The German consumer finance firm is teaming up with Mambu for its Indian expansion.
Kreditech is planning to expand into India in early 2018, utilising Mambu’s SaaS banking engine to power a new short-term lending product tailored to local consumer and regulatory needs.
“Kreditech’s mission is to provide financial freedom for the underbanked through technology. By using alternative data and self-learning algorithms, we are able to evaluate consumers whose credit history is difficult for banks to gauge,” said Alexander Graubner-Müller, CEO of Kreditech.
“We offer them access to loans and thereby help them to gain economic independence.”
Together with its partner PayU, a leading payments provider and fellow Mambu client which invested €110m in the platform in May last year, Kreditech expects the product to go live in the first quarter of 2018 with data hosted by AWS India.

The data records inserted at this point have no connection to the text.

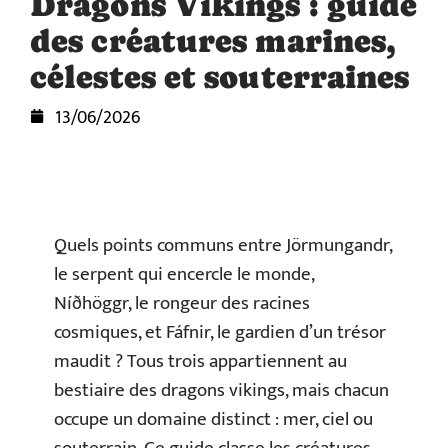
Dragons Vikings : guide
des créatures marines,
célestes et souterraines
13/06/2026
Quels points communs entre Jörmungandr,
le serpent qui encercle le monde,
Níðhöggr, le rongeur des racines
cosmiques, et Fáfnir, le gardien d’un trésor
maudit ? Tous trois appartiennent au
bestiaire des dragons vikings, mais chacun
occupe un domaine distinct : mer, ciel ou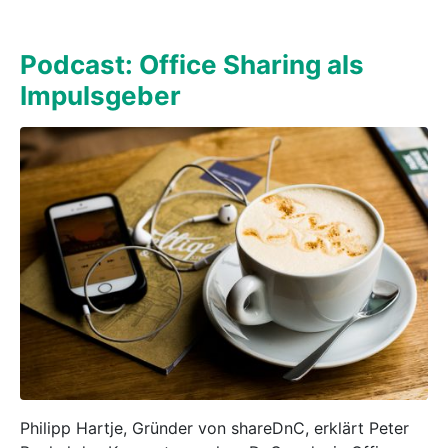
Podcast: Office Sharing als
Impulsgeber
Philipp Hartje, Gründer von shareDnC, erklärt Peter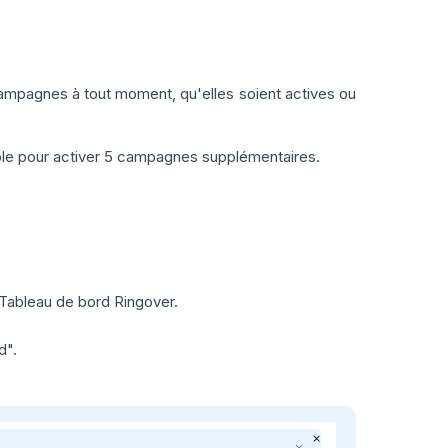
ampagnes à tout moment, qu'elles soient actives ou
ble pour activer 5 campagnes supplémentaires.
Tableau de bord Ringover.
d".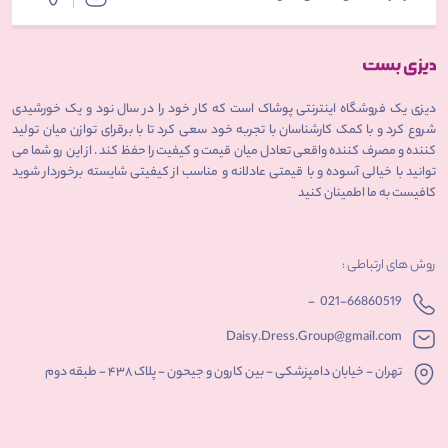
دیزی یک فروشگاه اینترنتی پوشاک است که کار خود را در سال نود و یک خورشیدی
شروع کرد و با کمک کارشناسان با تجربه خود سعی کرد تا با برقرای توازن میان تولید
کننده و مصرف کننده واقعی تعادل میان قیمت و کیفیت را حفظ کند . از این رو شما می
توانید با خیالی آسوده و با قیمتی عادلانه و مناسب از کیفیتی شایسته برخوردار شوید
کافیست به ما اطمینان کنید
روش های ارتباطی :
-
021-66860519
Daisy.Dress.Group@gmail.com
تهران - خیابان دامپزشکی - بین کارون و جیحون - پلاک ۴۳۸ - طبقه دوم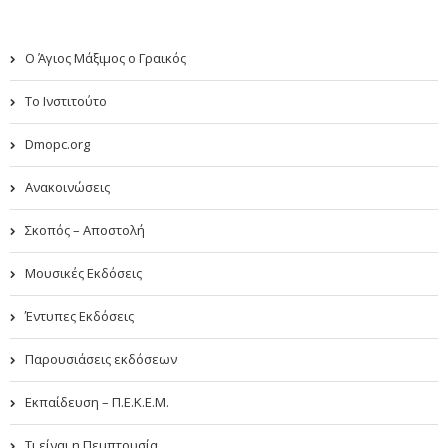
Ο Άγιος Μάξιμος ο Γραικός
Το Ινστιτούτο
Dmopc.org
Ανακοινώσεις
Σκοπός – Αποστολή
Μουσικές Εκδόσεις
Έντυπες Εκδόσεις
Παρουσιάσεις εκδόσεων
Εκπαίδευση – Π.Ε.Κ.Ε.Μ.
Τι είναι η Πεμπτουσία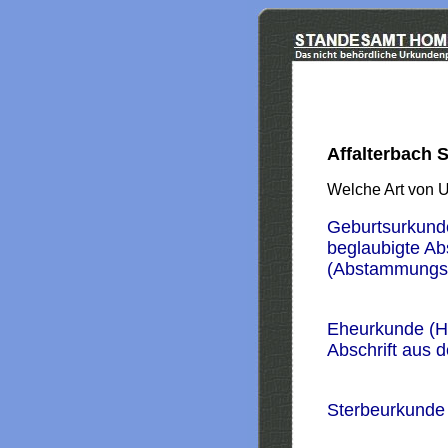
Affalterbach 
Welche Art von 
Geburtsurkund
beglaubigte Ab
(Abstammungs
Eheurkunde (H
Abschrift aus 
Sterbeurkunde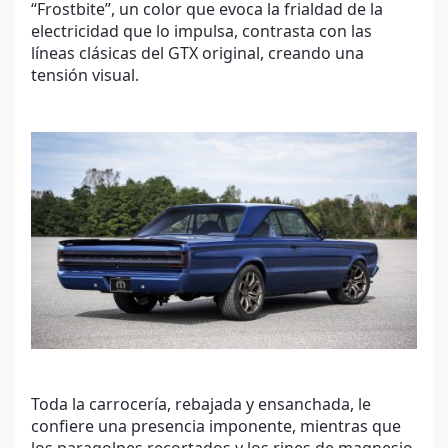
“Frostbite”, un color que evoca la frialdad de la
electricidad que lo impulsa, contrasta con las
líneas clásicas del GTX original, creando una
tensión visual.
Toda la carrocería, rebajada y ensanchada, le
confiere una presencia imponente, mientras que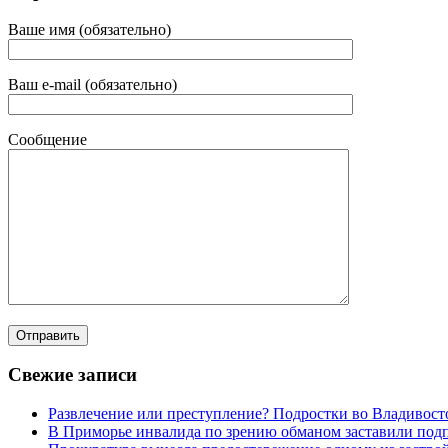
Ваше имя (обязательно)
Ваш e-mail (обязательно)
Сообщение
Свежие записи
Развлечение или преступление? Подростки во Владивост
В Приморье инвалида по зрению обманом заставили под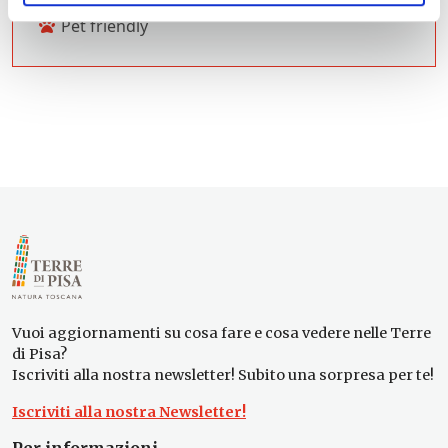
Pet friendly
Vuoi aggiornamenti su cosa fare e cosa vedere nelle Terre
di Pisa?
Iscriviti alla nostra newsletter! Subito una sorpresa per te!
Iscriviti alla nostra Newsletter!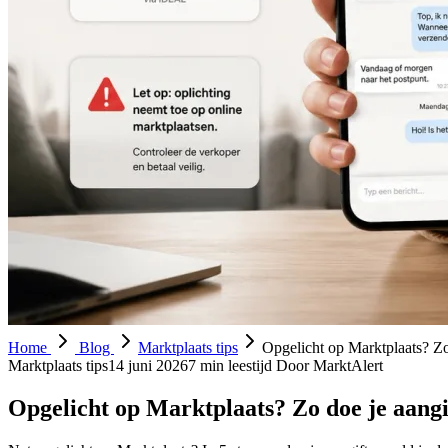
Home
Blog
Marktplaats tips
Opgelicht op Marktplaats? Zo d
Marktplaats tips
14 juni 2026
7 min leestijd
Door MarktAlert
Opgelicht op Marktplaats? Zo doe je aangift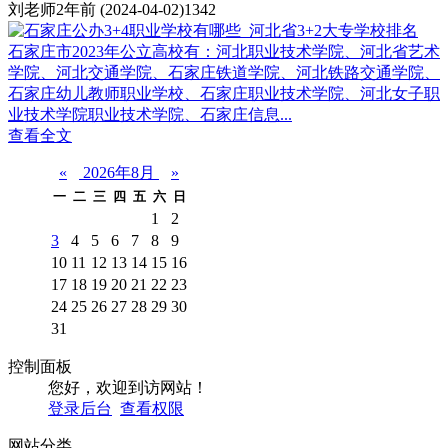
刘老师
2年前
(2024-04-02)
1342
石家庄市2023年公立高校有：河北职业技术学院、河北省艺术
学院、河北交通学院、石家庄铁道学院、河北铁路交通学院、
石家庄幼儿教师职业学校、石家庄职业技术学院、河北女子职
业技术学院职业技术学院、石家庄信息...
查看全文
«
2026年8月
»
一
二
三
四
五
六
日
1
2
3
4
5
6
7
8
9
10
11
12
13
14
15
16
17
18
19
20
21
22
23
24
25
26
27
28
29
30
31
控制面板
您好，欢迎到访网站！
登录后台
查看权限
网站分类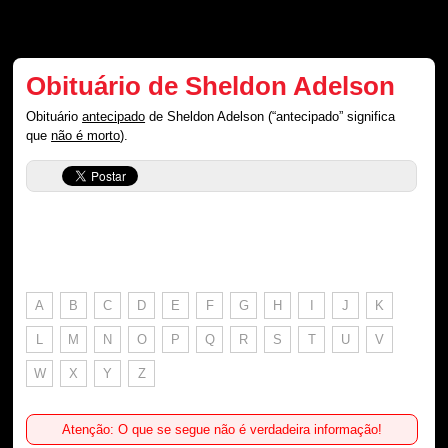
Obituário de Sheldon Adelson
Obituário
antecipado
de Sheldon Adelson (“antecipado” significa
que
não é morto
).
A
B
C
D
E
F
G
H
I
J
K
L
M
N
O
P
Q
R
S
T
U
V
W
X
Y
Z
Atenção: O que se segue não é verdadeira informação!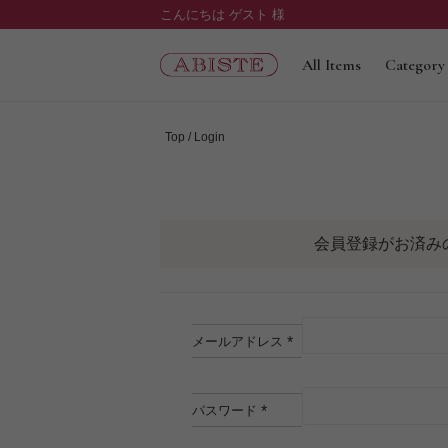
こんにちは ゲスト 様
All Items
Category
Top
Login
会員登録がお済み
メールアドレス
(必
須)
パスワード
(必
須)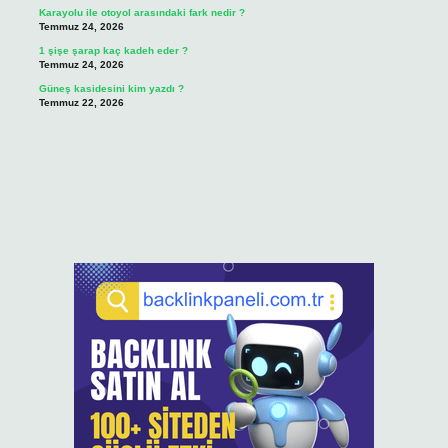
Karayolu ile otoyol arasındaki fark nedir ?
Temmuz 24, 2026
1 şişe şarap kaç kadeh eder ?
Temmuz 24, 2026
Güneş kasidesini kim yazdı ?
Temmuz 22, 2026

Mambu CEO, Eugene Danilkis, said: “This is an excellent example of how fintech convergence can drive strategic growth and expansion.
“Mambu’s SaaS engine helps power Kreditech’s innovative lending-as-a-service offering, which in turn leverages PayU’s customer and merchant base.”
Speaking in agreement with Danilkis, Graubner-Müller commented: “Given the nature of our business, we understand the value of technology and cloud-native solutions like Mambu. Mambu is modern, well designed and highly robust.
“The solution easily integrates into our architecture, allowing us to quickly scale and adapt to market and consumer demands. With Mambu taking care of the loan servicing, we can focus on growth as well as creating a differentiated and tailored customer experience.”
Kreditech’s products – which are designed to fit the underbanked – include a digital wallet, a personal finance manager and a broad range of loan types, including micro-loans and point-of-sale solutions. The firm uses machine learning to power lending decisions, and is currently active across Germany, Russia, Mexico, Spain and Poland.
Speaking to AltFi’s Daniel Lanyon last year, Danilkis commented on the bright future of alternative lending in underbanked markets, despite increased attention from the likes of Amazon, Goldman Sachs and RBS Natwest.
“It is a market that would have once been considered too expensive or risky to serve, making it unattractive. Alternative lenders are using technology to creatively assess borrowers and deliver solutions, opening up a lower value but higher volume income sector.”